### [Job 1]
Repeat these dataset rows word for word: begin at the row line that has "Answer in <instances>...</instances>." and continue through the end of the rows.

### [Selected excerpt]
____________________

Wire to rope main halyard

Aug 20, 2015
16
Oday daysailer Nantahala
I'm replacing the lines on my 1974 daysailer 2. How do I attach the main rope halyard to the wire one. The previous owner seems to have bent it over and whipped both sides together which seems wrong to me. Any suggestions? I've considered switching to rope only but it looks like I'd need to replace the pulley wheels to fit the thicker rope.

Thanks
 
Nov 9, 2012
2,499
Oday 192 Lake Nockamixon
Meh!

For a boat that is higher performance, I would get rid of the wire to rope halyard, and replace it with Dyneema.

My GP14 is a wire to rope halyard, with a bracket to catch a swage on the wire. When I finally get around to restoring it, I'll replace that bracket with an alloy clam cleat, and a Dyneema core halyard with a plastic button at the top. The button loops through the headboard, lessening weight compared to a metal halyard shackle. Anyway, I'll probably get something with polyester cover, and strip the cover so that the poly cover holds in the clam cleat, but the bare Dyneema core goes up the mast. Again, less weight. It is a racing class boat, after all...

The old wire to rope stuff was predicated on the low stretch of the wire, with the rope to provide something nice for the hands. Nowadays, Dyneema stretches less than the wire.
 

jwing

.

____________________

### [Job 2]
Summarize the halyard discussion in two sentences.

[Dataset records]

____________________

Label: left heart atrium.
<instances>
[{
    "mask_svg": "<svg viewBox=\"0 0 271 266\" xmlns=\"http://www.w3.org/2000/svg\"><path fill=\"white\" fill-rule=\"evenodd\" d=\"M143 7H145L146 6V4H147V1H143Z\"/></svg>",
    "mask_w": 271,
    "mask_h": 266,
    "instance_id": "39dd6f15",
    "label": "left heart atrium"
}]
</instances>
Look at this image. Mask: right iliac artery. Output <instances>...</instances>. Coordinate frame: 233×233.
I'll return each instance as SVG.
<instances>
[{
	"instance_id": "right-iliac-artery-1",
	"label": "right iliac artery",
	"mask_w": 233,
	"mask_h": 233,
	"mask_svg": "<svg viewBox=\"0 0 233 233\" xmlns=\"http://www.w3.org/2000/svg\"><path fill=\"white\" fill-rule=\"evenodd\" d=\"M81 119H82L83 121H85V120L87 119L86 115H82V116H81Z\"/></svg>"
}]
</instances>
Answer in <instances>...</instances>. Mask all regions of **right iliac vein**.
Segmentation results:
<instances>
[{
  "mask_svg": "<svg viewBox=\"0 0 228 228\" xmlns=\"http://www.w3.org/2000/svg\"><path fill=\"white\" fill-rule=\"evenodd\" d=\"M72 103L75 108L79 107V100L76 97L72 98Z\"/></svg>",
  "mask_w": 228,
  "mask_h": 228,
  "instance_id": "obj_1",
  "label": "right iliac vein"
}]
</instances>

____________________

### [Task response 1]
Answer in <instances>...</instances>. Mask all regions of **right iliac vein**.
Segmentation results:
<instances>
[{
  "mask_svg": "<svg viewBox=\"0 0 228 228\" xmlns=\"http://www.w3.org/2000/svg\"><path fill=\"white\" fill-rule=\"evenodd\" d=\"M72 103L75 108L79 107V100L76 97L72 98Z\"/></svg>",
  "mask_w": 228,
  "mask_h": 228,
  "instance_id": "obj_1",
  "label": "right iliac vein"
}]
</instances>

### [Task response 2]
An owner replacing the lines on a 1974 daysailer 2 asks how to attach the rope main halyard to the wire one, since the previous owner had bent the wire over and whipped both sides together, and notes that going rope-only seems to require new pulley wheels for the thicker rope. A reply recommends dropping the wire-to-rope halyard for Dyneema on a higher-performance boat, explaining that the old setup relied on the wire's low stretch with rope for the hands, while Dyneema now stretches less than wire.